── Extracted information ──

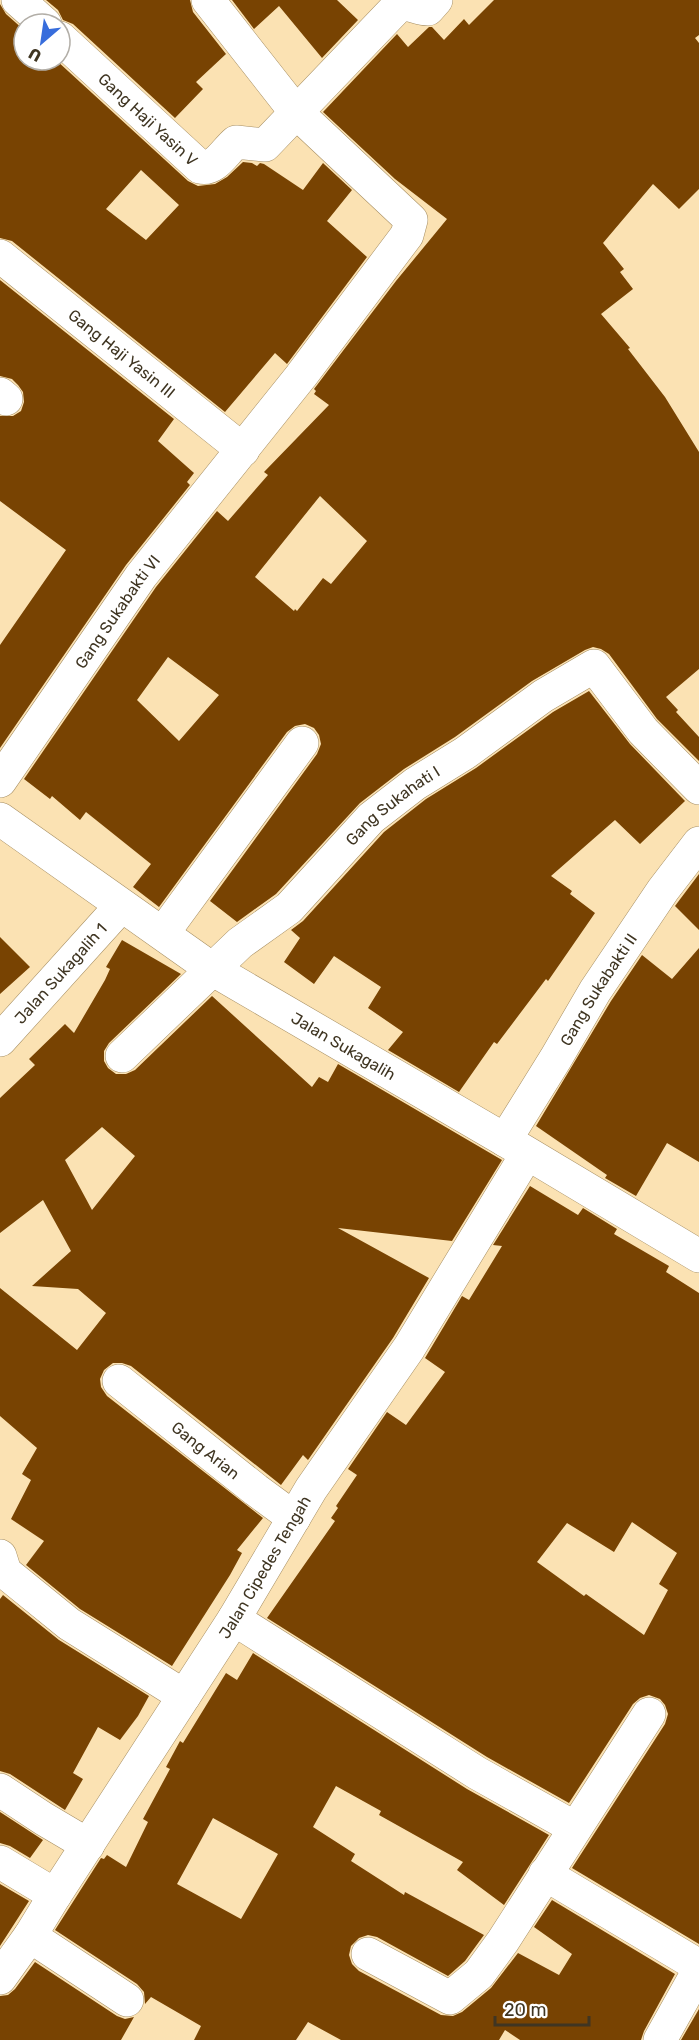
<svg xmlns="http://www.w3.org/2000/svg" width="699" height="2040" viewBox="0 0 699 2040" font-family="Rubik,sans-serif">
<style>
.building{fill:#784302;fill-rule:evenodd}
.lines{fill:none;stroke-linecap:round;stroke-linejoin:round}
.street-casing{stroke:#a78f63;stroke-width:34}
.secondary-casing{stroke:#a78f63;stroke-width:34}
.street{stroke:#fff;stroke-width:33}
.secondary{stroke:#fff;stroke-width:33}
.labels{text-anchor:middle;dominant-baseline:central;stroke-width:6;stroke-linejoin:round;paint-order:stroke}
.street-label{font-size:16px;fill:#3f3522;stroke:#fff}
</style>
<rect width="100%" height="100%" fill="#fbe2b3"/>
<!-- building -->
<path class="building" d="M46,0H190L193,12L226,54L196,82L203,89L175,118L73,24L63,20L58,10Z
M232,0H337L358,20L322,58L279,6L254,29Z
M494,0H699V35L695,38L699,43V189L679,209L653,184L603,243L624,269L620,272L633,289L601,314L630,348L628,349L665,397L699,452V669L666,697L678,710L676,712L699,737V761L657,719L609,654L601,649L593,647L585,650L532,681L455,737L404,769L360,803L276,894L237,922L210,901L317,754L321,744L319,735L314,728L305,724L295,726L287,732L159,907L133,887L151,864L86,812L80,820L52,796L50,799L24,779L156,587L217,511L228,521L268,475L264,472L329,405L314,394L316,391L314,389L396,281L447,219L395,179L323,112L397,34L408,47L429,27H432L444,40L464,19L469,25ZM320,496L367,541L331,584L323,578L297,611L295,609L294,611L255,577ZM168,657L219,695L179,741L137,700Z
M0,4L6,14L24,30V60H56L188,181L198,186L215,184L227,177L243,162L252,163L257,166L260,163L264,164L303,190L323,163L352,190L327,221L367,257L287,364L275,353L225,412L12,241L0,238ZM141,170L179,205L146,240L106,209Z
M0,280L174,419L158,441L194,473L187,482L190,485L126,565L0,748V645L66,550L0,501V416H13L21,411L24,402L23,392L18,385L12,379L0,376Z
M589,691L630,744L685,801L640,844L615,820L551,876L572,891L570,894L595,913L548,981L546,979L497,1044L494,1042L459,1092L388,1050L403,1032L368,1008L381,987L334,956L314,984L284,962L300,938L291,930L303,921L384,832L426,799L476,768L553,712Z
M699,874V930L675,906Z
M0,937L30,967L0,994Z
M122,940L181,974L109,1043L104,1051V1061L108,1068L116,1074H126L135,1070L212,996L312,1087L319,1077L328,1082L338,1064L502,1160L452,1241L338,1228L429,1278L393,1338L308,1460L303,1455L281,1485L131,1366L122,1363H113L104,1370L100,1379L101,1387L107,1396L263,1518L237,1550L242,1553L230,1575L172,1666L80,1609L26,1565L44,1541L11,1519L31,1480L22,1474L37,1448L0,1416V1288L77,1350L106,1313L78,1289L32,1286L71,1251L43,1200L0,1233V1098L35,1065L29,1059L65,1024L74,1033L105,980L110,969L106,967ZM102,1127L135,1156L92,1210L65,1160Z
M699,948V1162L667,1143L636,1196L605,1178L607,1175L536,1126L611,1001L642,955L672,979Z
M530,1186L578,1215L583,1208L617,1229L614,1234L669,1266L666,1272L699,1293V1944L572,1868L665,1724L668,1714L665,1705L660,1699L649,1695L640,1698L633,1704L569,1803L487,1757L267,1618L335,1521L331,1518L338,1508L336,1506L357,1475L348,1469L387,1412L406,1425L445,1372L425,1358L462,1296L469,1300L502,1246L493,1245ZM632,1522L677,1553L659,1584L668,1590L644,1635L586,1594L584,1596L537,1562L567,1523L614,1552Z
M3,1595L59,1640L149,1696L138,1716L120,1740L98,1727L73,1773L83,1779L65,1810L10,1774L0,1771V1599Z
M253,1653L467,1789L549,1835L504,1905L457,1870L463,1862L379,1815L381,1811L336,1786L313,1827L355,1854L351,1861L404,1895L405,1892L484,1935L465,1961L448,1976L377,1937L368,1935L359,1938L351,1946L349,1955L352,1964L359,1971L441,2015L453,2016L462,2012L491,1988L518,1953L559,1975L572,1954L534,1927L552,1900L675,1974L644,2031L641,2040H520L505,2030L499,2040H341L308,2022L296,2040H194L201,2026L151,1997L145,2004L144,1992L137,1984L55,1930L101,1858L104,1859L107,1855L126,1867L148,1822L143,1819L170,1769L166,1767L180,1741L183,1743L226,1673L237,1680ZM213,1818L278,1854L241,1919L177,1884Z
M0,1812L43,1840L30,1858L10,1846L0,1843Z
M0,1884L29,1901L0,1946Z
M35,1962L117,2016L125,2019L134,2017L121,2040H0V1996L8,1995L15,1989Z
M699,2009V2040H681Z"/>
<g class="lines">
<defs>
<g id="street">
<path d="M18,0L45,24"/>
<path id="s1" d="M60,38L200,167C215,171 225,151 236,142L265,145L400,4C410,3 418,9 428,9L436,0"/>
<path id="s2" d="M0,256L243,450"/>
<path d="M0,394L6,399"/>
<path id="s3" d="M0,781L141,576L301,376L407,235L411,220L295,111L208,0"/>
<path d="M163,933L302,743"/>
<path id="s4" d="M0,1040L121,906"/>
<path id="s5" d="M122,1056L240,943L289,908L371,818L415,784L465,753L543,696L594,666L643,731L699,788"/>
<path id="s6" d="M505,1140L556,1058L595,991L663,890L699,843"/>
<path id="s7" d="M119,1381L256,1490L294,1518"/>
<path d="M0,1556L5,1572L69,1624L184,1696"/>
<path d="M234,1619L477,1773L575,1828"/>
<path d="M0,1790L44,1819L88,1845"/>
<path d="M0,1862L55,1895"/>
<path d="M545,1874L699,1966"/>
<path d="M30,1936L127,2000"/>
<path d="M368,1954L450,1998L479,1974L503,1941L649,1714"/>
<path id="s8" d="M0,1978L30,1936L55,1895L234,1619L311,1489L409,1348L527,1154"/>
<path d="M660,2040L699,1970"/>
</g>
<g id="secondary">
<path id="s9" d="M0,819L212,969L505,1140L699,1256"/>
</g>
</defs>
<!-- street casing -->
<use href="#street" class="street-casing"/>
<!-- secondary casing -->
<use href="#secondary" class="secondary-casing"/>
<!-- street -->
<use href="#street" class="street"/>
<!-- secondary -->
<use href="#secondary" class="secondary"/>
</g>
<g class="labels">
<!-- street labels -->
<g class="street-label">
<text stroke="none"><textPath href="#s1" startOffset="120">Gang Haji Yasin V</textPath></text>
<text stroke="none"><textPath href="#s2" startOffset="156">Gang Haji Yasin III</textPath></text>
<text stroke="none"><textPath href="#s3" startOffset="206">Gang Sukabakti VI</textPath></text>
<text stroke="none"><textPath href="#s5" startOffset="370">Gang Sukahati I</textPath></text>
<text stroke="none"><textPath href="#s4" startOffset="90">Jalan Sukagalih 1</textPath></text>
<text stroke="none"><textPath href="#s6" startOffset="177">Gang Sukabakti II</textPath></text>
<text stroke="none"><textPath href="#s9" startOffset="412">Jalan Sukagalih</textPath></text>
<text stroke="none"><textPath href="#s7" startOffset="111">Gang Arian</textPath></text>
<text stroke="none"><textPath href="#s8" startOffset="489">Jalan Cipedes Tengah</textPath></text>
</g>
</g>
<!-- north arrow -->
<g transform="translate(42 42) rotate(209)"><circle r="28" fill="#ffffff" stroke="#b2aea7" stroke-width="1.5"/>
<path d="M0-4.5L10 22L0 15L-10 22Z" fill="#376ddc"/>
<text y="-9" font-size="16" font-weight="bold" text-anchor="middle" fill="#3f3522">U</text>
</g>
<!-- scale -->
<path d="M495 2016v9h94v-9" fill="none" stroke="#3f3522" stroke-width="3"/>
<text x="504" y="2016" font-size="18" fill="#3f3522" stroke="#ffffff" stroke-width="4.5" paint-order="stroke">20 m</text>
</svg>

───

◆ **Activity**
If a line in the data contains the string "casing", count it, then give the total and nothing else.

◆ **Reply to the task**
6